Gujarat National Law University: Situated In A Place That Has Entrepreneurship In Its Soil
Anuroop Omkar, Honorary Director, Bridge Policy Think Tank looks back fondly on his journey at GNLU and shares how the college sparked the entrepreneur in him leading him to his law firm and a policy think tank.
How has been your personal experience at the college? When did you graduate and what are the few remarkable moments etched in your memories about your college?
I graduated exactly a decade back. The experience has been a mixed one. By the time I passed out, we had the new campus (existing campus). I still love seeing photos of the campus on social media by the photography club at GNLU.
Our present campus is in the ‘Knowledge Corridor’ envisioned by Shri Modi when he was Chief Minister of Gujarat. It was a project close to his heart and he often came to the campus for state functions. People would go to the function just to hear him speak. One of the remarkable moments was when for our convocation we witnessed the presence of the then Chief Minister and present Prime Minister alongside the then Chief Justice of India Hon’ble Justice Mr K. G. Balakrishnan.
Subjects and professors you like the most.
My favourites were (in no particular order):
Dr. Ravindra Kumar Singh for Contracts I, II and the seminar paper;
Dr. Girish R. for Administrative Law;
Dr. Debashri Sarkar for Family Law;
Dr. Fakkiresh S. Sakkarnaikar for Interpretation of Statutes; and
Dr. William Nunes for Introduction to Political Science.
What would you say is the USP of the college?
The USP of GNLU is that it is situated in the state of Gujarat. Entrepreneurship is in the soil. Civil servants are extremely streamlined and hardworking. Every local person you talk to generally has a side hustle. They are all cool about the hard work it requires to have more than one job or to be an entrepreneur. I particularly remember this juice seller who came up with easy tools to de-husk a boiled corn cob and make a milkshake without electricity. They were innovative, open-minded and at the same time spiritually tuned. Spending my formative five years in Gujarat changed my entire perspective on life and the legal profession. I draw a lot from my lessons and experience there while now running my law firm and policy think tank.
Hostel facilities and food were good. Sports were highly encouraged. I still miss the GNLU cultural fest Pentagram.
Having spent some good years in the profession, what according to you are areas our colleges must focus on to cultivate the legal minds that the country needs?
We are looking at a generation of professionals who try to compare the legal profession with other employments. There is a difference. This is a profession and it becomes a way of life. It is not an employment. It is rewarding but there is no instant gratification. I don’t know how a college can inculcate these qualities and set the expectations of a new entrant but that is what is extremely essential so that law students are not disillusioned when they start practising.
Additionally, colleges should work towards creating a triple helix method of education. There is a need for greater collaboration between academia, industry and government to churn out lawyers and legal policy professionals who have adequate work exposure as they study to improve the quality of legal services in India. Adding extra credit courses and summer schools to its repertoire shall also be a worthy addition for a 360-degree focus and outreach.

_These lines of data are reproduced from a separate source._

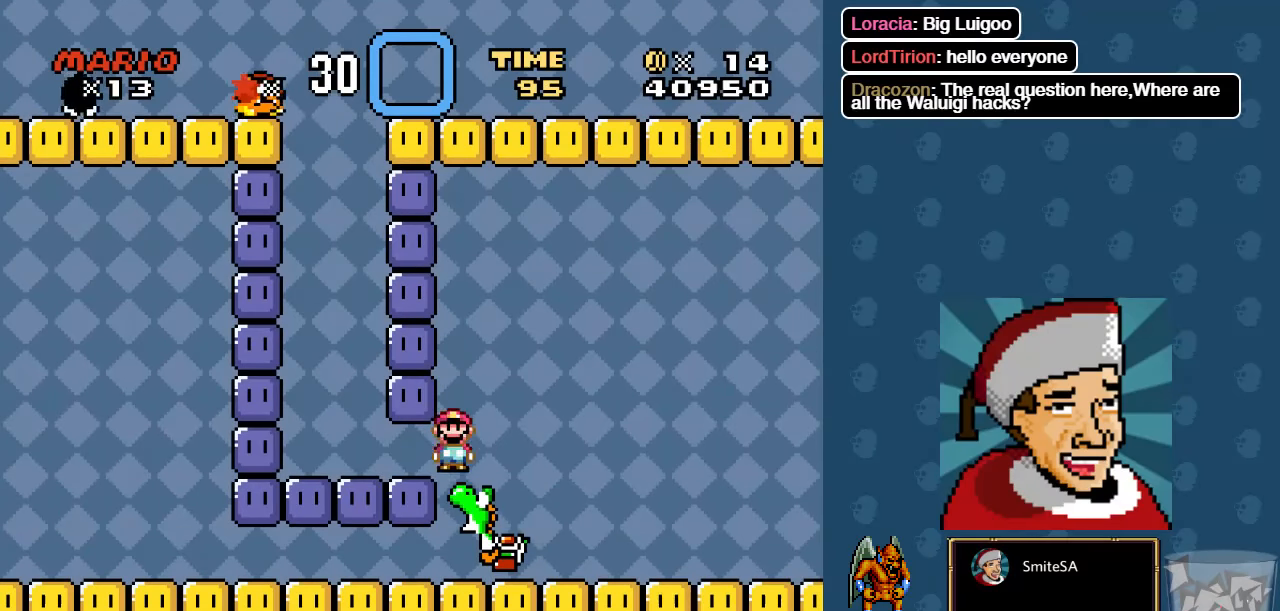
{"buttons": ["A"], "left_stick": "center", "right_stick": "center", "events": [[267, "X", "up"], [333, "A", "down"]]}
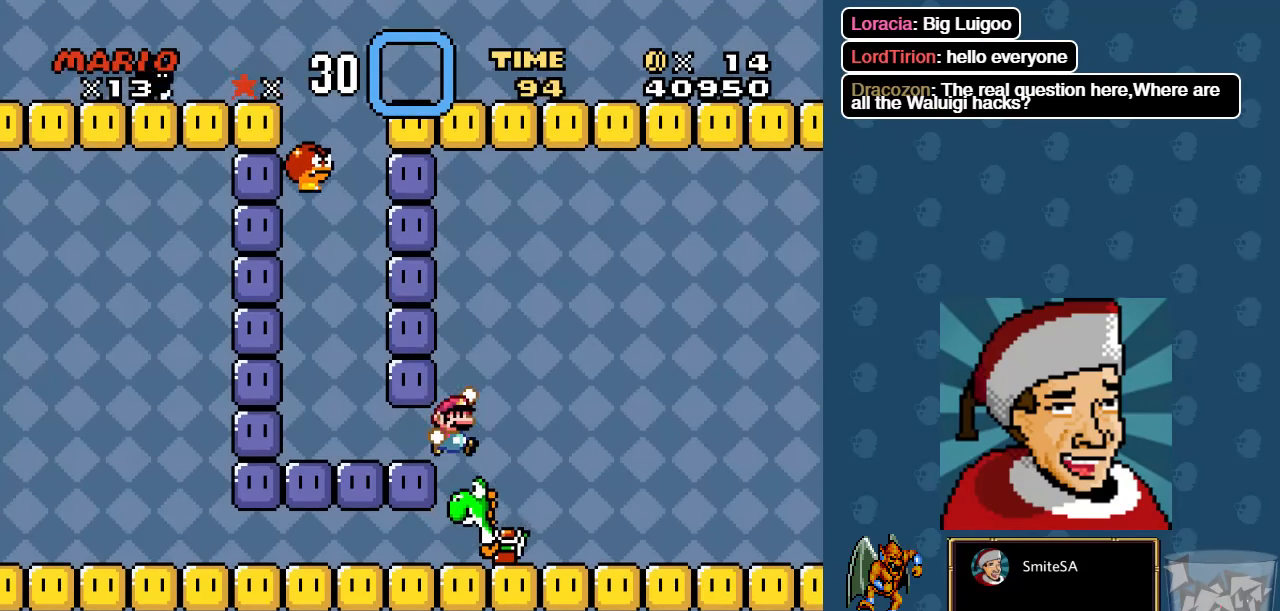
{"buttons": [], "left_stick": "center", "right_stick": "center", "events": [[17, "DPAD_LEFT", "down"], [83, "X", "down"], [167, "A", "up"], [167, "DPAD_LEFT", "up"], [317, "X", "up"], [417, "DPAD_LEFT", "down"], [483, "DPAD_LEFT", "up"]]}
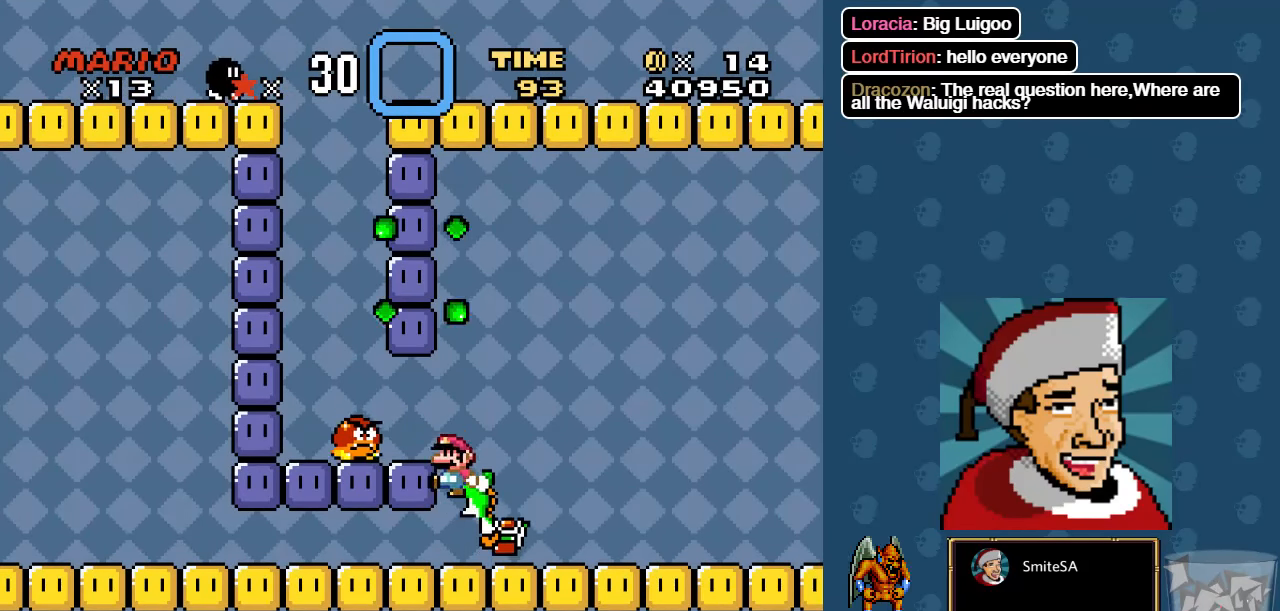
{"buttons": ["A", "X", "DPAD_LEFT"], "left_stick": "center", "right_stick": "center", "events": [[17, "X", "down"], [50, "DPAD_RIGHT", "down"], [283, "A", "down"], [350, "DPAD_RIGHT", "up"], [383, "DPAD_LEFT", "down"], [383, "DPAD_UP", "down"], [417, "DPAD_UP", "up"]]}
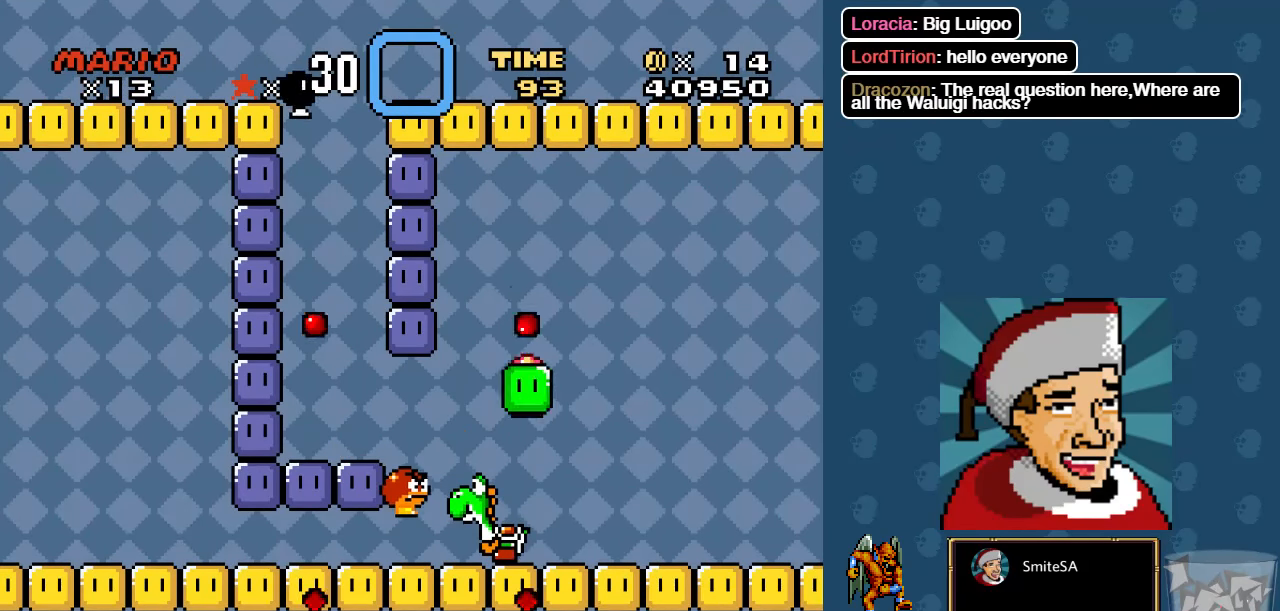
{"buttons": ["X"], "left_stick": "center", "right_stick": "center", "events": [[83, "DPAD_LEFT", "up"], [217, "A", "up"], [350, "DPAD_RIGHT", "down"], [450, "DPAD_RIGHT", "up"]]}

While hard work may be the key to everything, sometimes education from a premium institute remains a distant dream for many reasons. What then can students do to ensure their future is not marred by a lack of resources?
The students should learn to appreciate that the legal profession is a 24x7 job on the desk and in mind. You can be a successful lawyer if you love what you do even if you don’t come from a premier institute or a second-generation/third-generation legal family. The students should focus more on creating hope for themselves and not giving up rather than being bogged down with the thoughts of premier and non-premier institutes.
Can one make a good career in law with knowledge of regional language and laws?
Presently making a good career in law based on regional laws may not be possible because different states in India have not evolved equally in terms of their existence. Trial practice should not be allowed to become a dying art. For that to happen we need intelligent minds to focus on trial practice which requires strong skills in regional languages.
However, looking at law from different lenses and not just as a profession, there is room for practice not just at the topmost courts but also at the smallest taluka in a state. We need policy professionals who can work at the grassroots level to protect the rights of the unprotected. We need advocacy professionals to spread awareness of legal rights among the common man.